Yep your logic is correct, but there is an even faster way:

If you know that each solution for x has a positive and a negative answer (14, -14, 15…etc, then each will cancel out so you don’t have to worry about adding up all the positive integers than subtracting the sum of the negative ones).

Hope that helps :).

got my mistake

No problem 🙂

Shouldnt the answer to the second question be B and D? since b gives us all the angles and a square is formed and a quadrilateral can only be formed if we join them with a common hypotenuse ( equal in length).

1)B (s,t=2 and v=8)

2) B,C,D (I am not sure about option C)

3) 0.25 ( solve for 0.5 * k * 2*sq(k) = 1/8)

4)D (because k includes negative values as well, adding up to zero)

5) 60000 divisors each

for 350,000 divisors = 5 * 6 * 2 ( 350,000 = 2^4 * 5^5 * 7)

for 45,000 divisors = 5 * 3 * 4 (45,000 = 2^3 * 3^2 * 5^4)

I took 13 minutes but 🙁

Hi Praveen,

All of those are correct, except for #2, which seems to be stumping everyone :).

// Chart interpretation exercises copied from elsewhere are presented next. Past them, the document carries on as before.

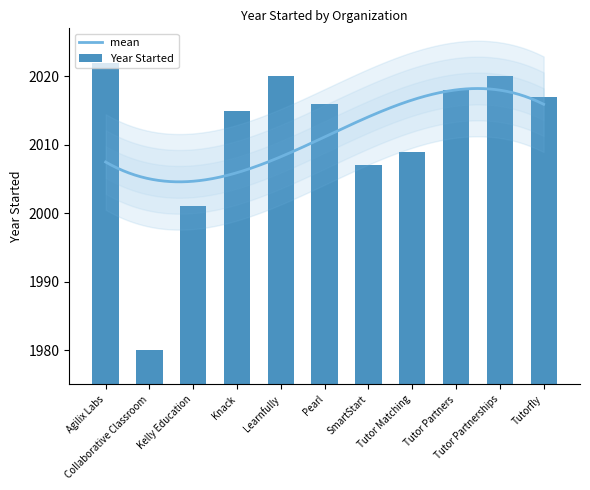

Count the number of categories in the chart.

11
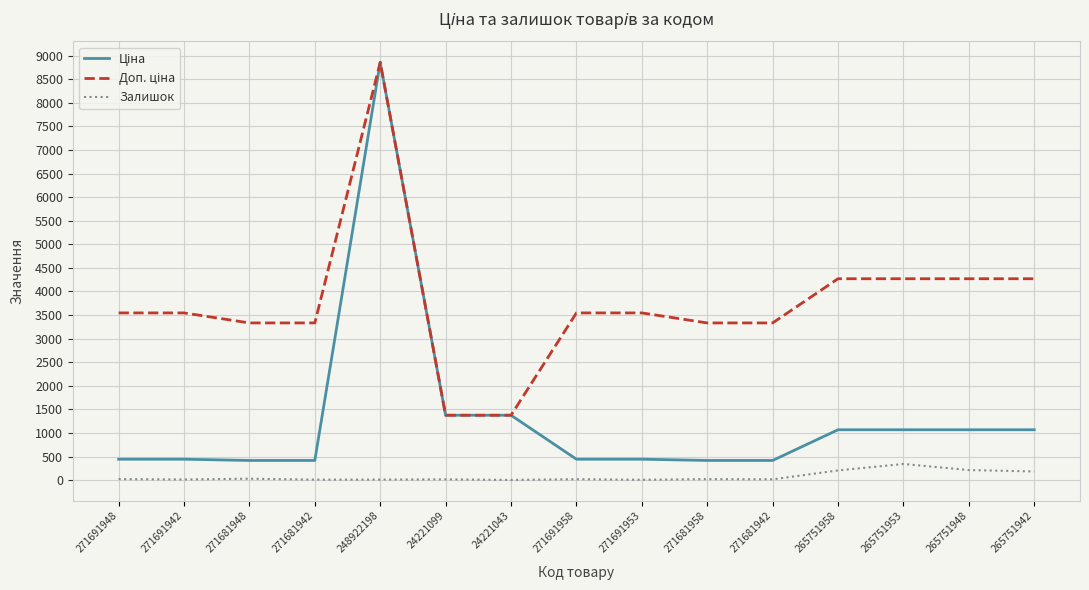

Reading left to right, what are all the values shown in this chart?

Ціна: 271691948=443.1	271691942=443.1	271681948=416.6	271681942=416.6	248922198=8856.7	24221099=1375.4	24221043=1375.4	271691958=443.1	271691953=443.1	271681958=416.6	271681942=416.6	265751958=1067.3	265751953=1067.3	265751948=1067.3	265751942=1067.3
Доп. ціна: 271691948=3545.0	271691942=3545.0	271681948=3332.5	271681942=3332.5	248922198=8856.7	24221099=1375.0	24221043=1375.0	271691958=3545.0	271691953=3545.0	271681958=3332.5	271681942=3332.5	265751958=4269.4	265751953=4269.4	265751948=4269.4	265751942=4269.4
Залишок: 271691948=22.0	271691942=13.0	271681948=30.0	271681942=10.0	248922198=11.0	24221099=16.0	24221043=4.0	271691958=19.0	271691953=7.0	271681958=21.0	271681942=16.0	265751958=205.0	265751953=342.0	265751948=213.0	265751942=183.0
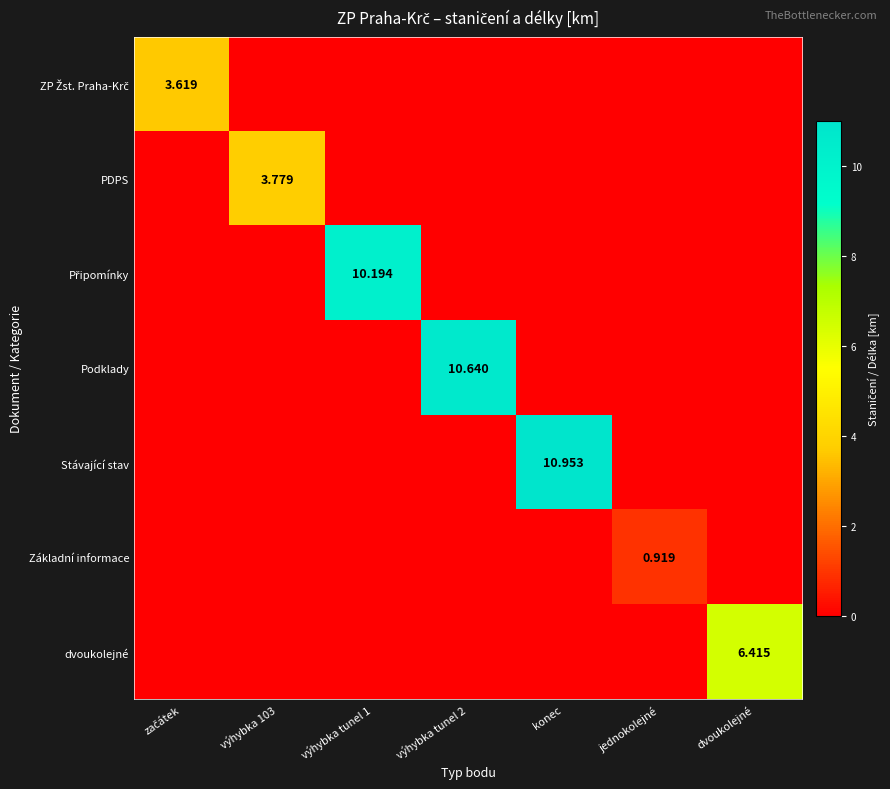

True or false: ZP Žst. Praha-Krč has a value of -1.7 at jednokolejné.

False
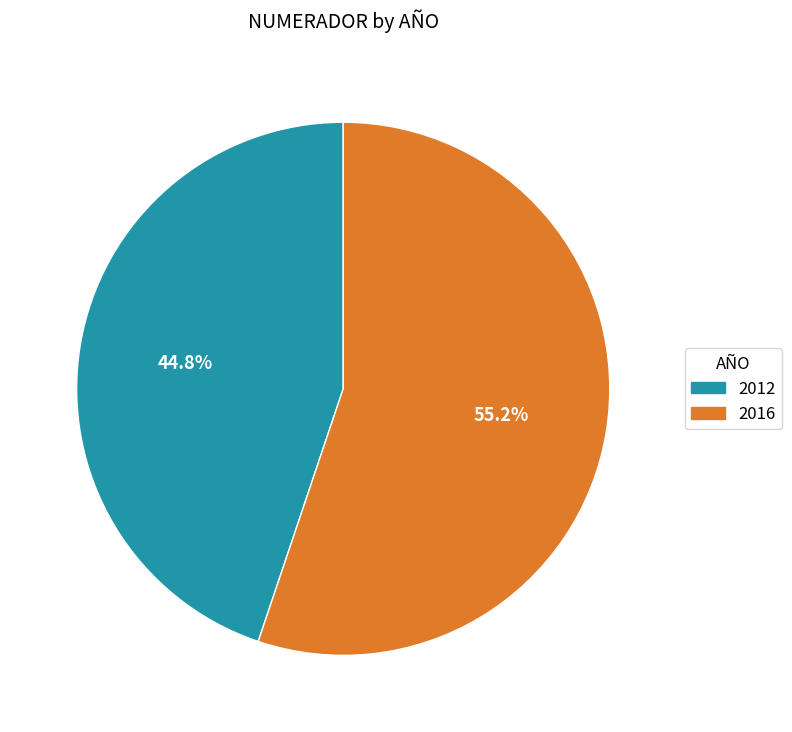

Is there any slice that represents more than half of the pie?

Yes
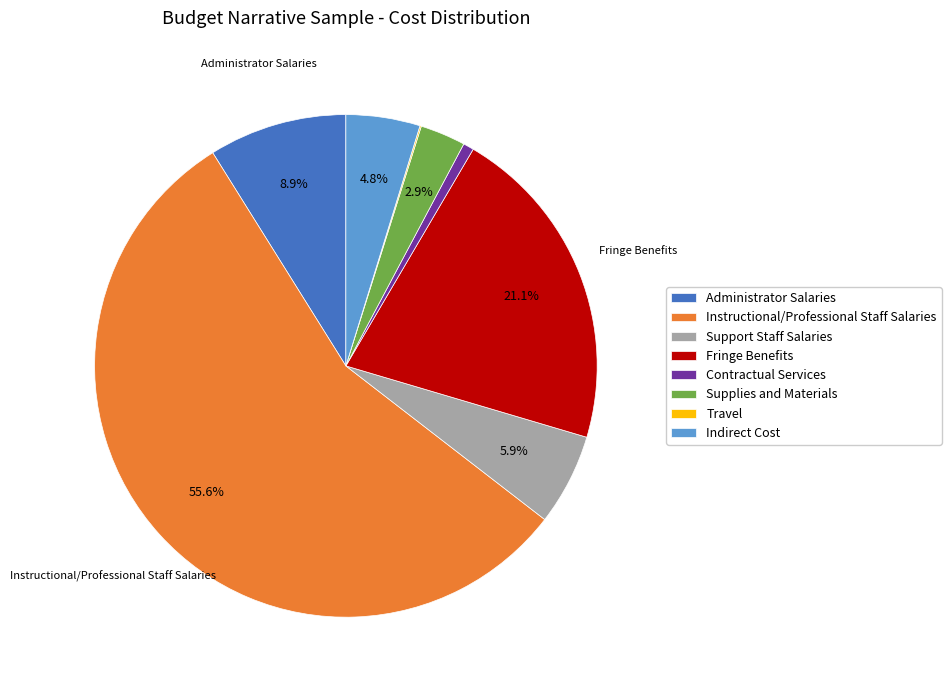

Does Contractual Services represent more than half of the total?

No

My clue for that question is try to think of two different shapes that can result from each condition. Just because you can think of one condition doesn’t mean that is the only condition. (Hint: a square + rhombus; rhombus + parallelogram).

Hope that helps 🙂

Let me retype Questions ## 4 and 5 as something went wrong in text after I posted

Question #4) answer E, 13^2<x^2<17^2

14,-14,15,-15,16,-16

Sum=0

Question #5) 350,000=5*7*(2*5)^4=5^5 *2^4 *7, (5+1)(4+1)(1+1)=60

45,000=3^2 *5 *(2*5)^3=2^3 *3^2 *5^4, (3+1)(2+1)(4+1)=60

answer C

Hi Pemdas,

All your answer and explanations are correct – except for #2:

(A) Not an answer

If the quadrilateral is a rhombus, then it will have a different area than if it was a square.

(D) Answer

We have the exact dimensions of quadrilateral: width = .6x, length = x, (x)(.6x) = 16. Solving for ‘x’ gives us only one positive value.

right, the area of rhombus is always less than the area of square. In our case if the quadrilateral is a square we get max.area=(16/4)^2=16, and if we have rhombus the area will be always less than 16. How I could miss it 🙁

Maybe I’ll make this a monthly challenge, so you’ll have another chance to get 5/5. Still, 4/5 is very good :).

Question #5) was merged with Question #4) 🙂

Question #5) answer is C

the whole task took me 9 mins

Question #1) when two primes factorized and raised to the power of 3 is perfect square the only viable case which comes to my mind is s=t=2 and (st)^3=(2*2)^3=64 or 8^2. Hence v=8 and 8=2^3 or (3+1) factors with 1 and 3 factors greater than 1.

answer B.

Question #2) I mark answers A and D

Question #3) answer 0.25, this one I knew answer ans solved earlier as have premium Magoosh account

Question #4) answer E, 13^2<x^2 (5+1)(4+1)(1+1)=60

45,000=3^2 *5*(2*5)^3=2^3 *3^2 *5^4, factors number –> (3+1)(2+1)(4+1)=60

answer C

1. A)

2. C), E)

3. 0.707

4. B)

5. A)

Hi Vanan,

As the post mentioned, these are some tough questions :).

Give it another shot, and see if you can get them right.